On the other hand, the sensor size of the Canon 60D and GH2 are closer to the standard for traditional motion picture film cameras and that “look” is acceptable around the world.
But wait – the GH2 has a special trick up it’s sleeve. It’s called the 1:1 (one to one) mode.
The full set of pixels in the GH2 sensor will create a 16 megapixel still. That’s a lot more than HD video can handle so the camera down-samples the image to make it fit.
The GH2’s 1:1 mode takes a 1920 x 1080 image from the center pixels on the sensor and sends it direct to video. It makes your lenses even more telephoto but it also captures a stunning HD video image with no artifacts from down-sampling.
No contest here – GH2 gets the point.
On of the reasons people love DSLR video is the shallow depth of field. And what good is shallow depth of field if you don’t shift the focus while you’re filming, taking the viewer with you from the distant vineyard covered hills down to the lip of the wine glass on the table.
For most people, this means investing in a follow-focus so they can precisely and smoothly control the focus. You can spend from hundreds to thousands of dollars on a follow-focus and you’ll need to spend many hours to become a master of using one.

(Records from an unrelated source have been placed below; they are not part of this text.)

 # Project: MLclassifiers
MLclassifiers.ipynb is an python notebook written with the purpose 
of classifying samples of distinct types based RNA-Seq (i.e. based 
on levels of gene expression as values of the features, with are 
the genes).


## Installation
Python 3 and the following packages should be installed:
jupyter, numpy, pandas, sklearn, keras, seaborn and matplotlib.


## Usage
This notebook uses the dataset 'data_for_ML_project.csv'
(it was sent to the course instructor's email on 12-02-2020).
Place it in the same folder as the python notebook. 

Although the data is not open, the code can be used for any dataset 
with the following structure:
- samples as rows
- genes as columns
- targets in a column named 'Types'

The Panasonic GH2 offers touch screen auto-focus which shifts the focus from whatever you touched to whatever you touch next. You won’t get the same precision you’ll get with an experienced hand on a high quality follow-focus but it’s likely to do the job for most people.
Panasonic claims it will even hold focus on faces when people move through the frame. This type of auto-focus for video can really makes sense for most projects.
This point goes to the Panasonic GH2.
The Bottom Line
Adding up the score we get five points for the GH2 and one for the Canon 60D. I didn’t even get into the “intelligent” GH2 features that may help you shoot better video. And then there’s Panasonic’s Cinema Mode which not only shoots 24p, it sets up the camera for a very film-like profile. There’s just no other DLSR that comes close if you’re planning to use it for shooting video.
And that is a point worth considering for one more moment.
The Panasonic AG-AF100 uses the same sensor as the GH2. But it comes in a body made for shooting video. It has the same micro four thirds lens mount so you can work with a variety of lenses. Add in XLR microphone inputs, headphone jack, etc., etc., etc. and you’ve got a high quality, film-like video camcorder for professional use.
The GH2 is a still camera that shoots video. Amazing video, especially for the money. But it’s not a video camcorder.
So, it you have the budget or if you’re shooting video as a professional you’ll likely be happier with the AF-AG100.
But, if you’re looking for a DSLR that shoots great HD video the Panasonic GH2 is the only way to go.
Leave your comments and let me know what you think.
PS – just to be clear… I have not shot side by side comparisons of these two cameras. The GH2 is just now being released on the market and there’s not much real-world experience with it. My conclusions are drawn from personal experience and tons of research. Also, my values and perspective are not the same as yours. I always recommend getting your hands on the gear and finding out what works best for you.